## Data in this exercise
_ _ _

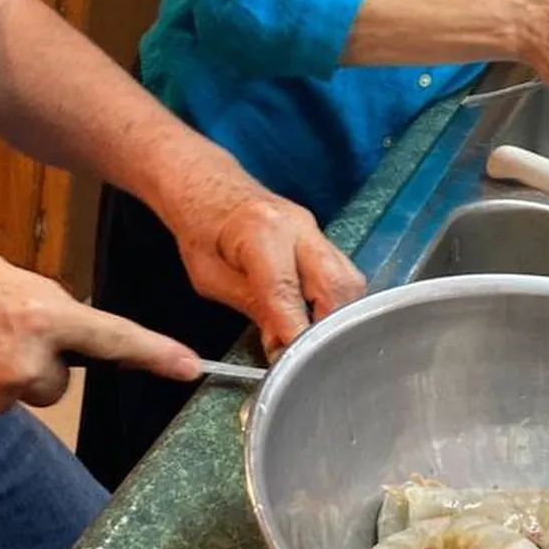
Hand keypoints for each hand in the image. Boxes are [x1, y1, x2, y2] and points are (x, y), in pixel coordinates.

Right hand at [0, 254, 199, 430]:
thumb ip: (39, 300)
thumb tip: (64, 321)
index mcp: (40, 313)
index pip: (112, 336)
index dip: (155, 353)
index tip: (191, 367)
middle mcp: (28, 361)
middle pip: (59, 380)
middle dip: (38, 364)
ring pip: (23, 395)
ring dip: (5, 378)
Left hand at [161, 152, 366, 356]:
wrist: (206, 184)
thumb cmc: (200, 229)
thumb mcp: (210, 278)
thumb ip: (253, 308)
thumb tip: (283, 346)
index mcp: (262, 232)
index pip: (288, 293)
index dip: (297, 334)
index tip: (296, 365)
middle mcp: (298, 226)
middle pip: (337, 285)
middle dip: (331, 327)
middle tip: (313, 358)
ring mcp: (314, 229)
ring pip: (348, 281)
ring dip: (337, 316)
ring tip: (317, 344)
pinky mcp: (320, 237)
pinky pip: (342, 275)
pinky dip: (335, 303)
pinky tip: (318, 322)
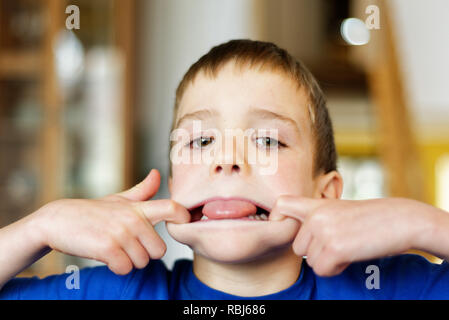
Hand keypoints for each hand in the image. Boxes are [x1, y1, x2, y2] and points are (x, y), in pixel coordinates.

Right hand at [33, 169, 189, 274]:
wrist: (57, 220)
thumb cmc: (92, 212)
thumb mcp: (118, 199)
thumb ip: (142, 191)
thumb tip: (157, 174)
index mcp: (138, 208)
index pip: (172, 208)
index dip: (183, 217)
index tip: (182, 223)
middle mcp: (133, 219)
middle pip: (160, 250)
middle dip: (145, 253)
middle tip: (129, 246)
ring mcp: (121, 233)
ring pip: (142, 262)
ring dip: (129, 261)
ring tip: (115, 249)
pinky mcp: (108, 248)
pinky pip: (125, 268)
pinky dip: (117, 267)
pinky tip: (107, 257)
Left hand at [269, 196, 435, 275]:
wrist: (401, 220)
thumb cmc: (371, 218)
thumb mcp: (339, 210)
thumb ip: (318, 219)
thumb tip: (299, 240)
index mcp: (316, 204)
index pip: (281, 205)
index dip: (277, 219)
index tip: (286, 229)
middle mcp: (316, 215)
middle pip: (297, 247)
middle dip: (315, 252)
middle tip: (339, 243)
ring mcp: (324, 230)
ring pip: (310, 260)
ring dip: (328, 261)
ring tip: (348, 247)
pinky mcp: (334, 247)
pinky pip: (322, 269)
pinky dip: (336, 269)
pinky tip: (351, 256)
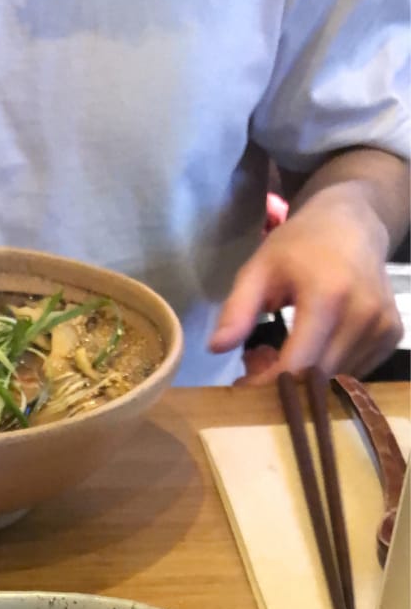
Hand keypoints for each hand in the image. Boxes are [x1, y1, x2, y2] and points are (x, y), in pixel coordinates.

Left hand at [209, 185, 402, 382]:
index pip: (298, 364)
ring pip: (335, 380)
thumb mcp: (260, 268)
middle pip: (317, 378)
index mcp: (329, 295)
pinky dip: (326, 371)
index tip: (242, 386)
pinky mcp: (392, 335)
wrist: (354, 222)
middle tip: (257, 362)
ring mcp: (383, 326)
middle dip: (282, 383)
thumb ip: (238, 309)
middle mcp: (364, 314)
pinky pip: (353, 372)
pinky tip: (308, 347)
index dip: (267, 384)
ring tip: (280, 350)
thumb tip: (217, 348)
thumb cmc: (300, 244)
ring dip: (303, 379)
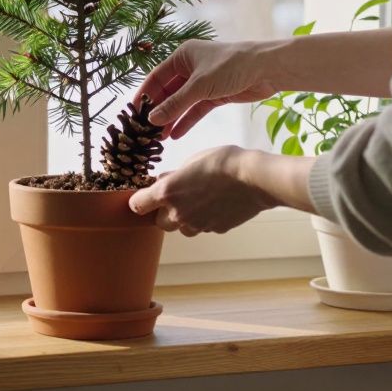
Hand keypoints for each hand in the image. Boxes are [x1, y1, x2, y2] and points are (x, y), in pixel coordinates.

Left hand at [128, 146, 277, 235]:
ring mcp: (197, 225)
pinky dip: (205, 219)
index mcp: (167, 192)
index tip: (145, 196)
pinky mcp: (215, 230)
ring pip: (182, 228)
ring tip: (200, 200)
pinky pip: (203, 227)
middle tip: (177, 197)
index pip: (137, 205)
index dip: (139, 201)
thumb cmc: (223, 162)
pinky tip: (217, 204)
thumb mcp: (192, 160)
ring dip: (185, 218)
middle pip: (159, 223)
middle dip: (164, 212)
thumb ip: (173, 175)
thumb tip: (163, 180)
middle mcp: (178, 213)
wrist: (254, 179)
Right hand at [135, 39, 277, 138]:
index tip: (132, 114)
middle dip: (157, 111)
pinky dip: (186, 121)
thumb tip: (152, 119)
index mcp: (182, 56)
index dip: (143, 96)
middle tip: (145, 130)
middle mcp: (190, 68)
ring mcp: (202, 82)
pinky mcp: (215, 95)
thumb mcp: (199, 86)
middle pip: (167, 92)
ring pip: (181, 103)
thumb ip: (175, 104)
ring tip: (158, 138)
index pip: (155, 78)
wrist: (267, 69)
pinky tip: (176, 134)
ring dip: (171, 119)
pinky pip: (195, 110)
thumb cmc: (231, 66)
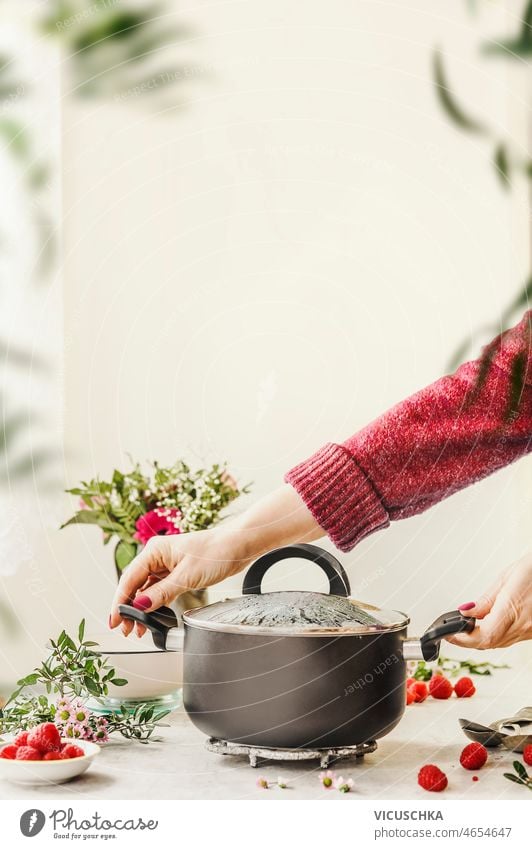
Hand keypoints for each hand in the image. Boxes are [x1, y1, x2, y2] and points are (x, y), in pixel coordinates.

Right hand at [109, 484, 321, 636]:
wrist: (238, 545)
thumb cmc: (216, 553)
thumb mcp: (187, 577)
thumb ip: (161, 593)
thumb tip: (139, 607)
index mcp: (154, 551)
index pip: (129, 579)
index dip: (120, 601)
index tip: (115, 621)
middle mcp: (157, 556)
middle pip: (134, 584)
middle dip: (128, 608)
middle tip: (125, 630)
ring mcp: (166, 564)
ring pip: (145, 589)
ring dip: (140, 608)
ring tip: (137, 630)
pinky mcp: (177, 571)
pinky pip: (158, 589)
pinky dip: (153, 603)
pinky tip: (151, 617)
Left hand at [447, 554, 531, 648]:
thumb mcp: (505, 578)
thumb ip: (485, 600)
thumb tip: (465, 611)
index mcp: (513, 608)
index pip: (483, 635)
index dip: (463, 639)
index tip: (449, 634)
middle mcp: (524, 625)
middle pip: (490, 643)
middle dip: (468, 640)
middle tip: (454, 632)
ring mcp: (531, 631)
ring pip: (500, 644)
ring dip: (481, 639)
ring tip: (467, 628)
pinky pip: (511, 639)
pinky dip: (497, 635)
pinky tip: (489, 626)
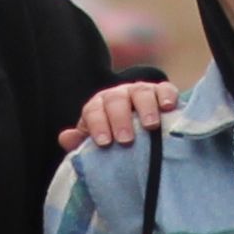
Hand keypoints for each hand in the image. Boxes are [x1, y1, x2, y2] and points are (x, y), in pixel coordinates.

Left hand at [62, 79, 180, 152]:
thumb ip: (81, 143)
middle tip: (125, 140)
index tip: (104, 143)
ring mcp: (141, 92)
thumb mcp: (97, 145)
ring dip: (146, 108)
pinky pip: (165, 89)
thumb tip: (65, 138)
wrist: (141, 134)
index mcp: (99, 107)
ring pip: (141, 92)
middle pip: (116, 100)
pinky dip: (167, 96)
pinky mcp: (162, 93)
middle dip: (120, 119)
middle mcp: (119, 96)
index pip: (93, 111)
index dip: (97, 125)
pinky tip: (168, 108)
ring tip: (151, 126)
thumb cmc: (114, 142)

_ _ _

## What you have to do
Reproduce, unchanged, the line containing "pinky pip: (165, 89)" and each line after it through the end of the listing above, and nothing else.

## Expected answer
pinky pip: (165, 89)
thumb tip: (65, 138)
wrist: (141, 134)
index mcp: (99, 107)
ring pip: (141, 92)
middle pip: (116, 100)
pinky dip: (167, 96)
pinky mcp: (162, 93)
middle dip: (120, 119)
middle mcp: (119, 96)
index pip: (93, 111)
index dip: (97, 125)
pinky tip: (168, 108)
ring tip: (151, 126)
thumb cmc: (114, 142)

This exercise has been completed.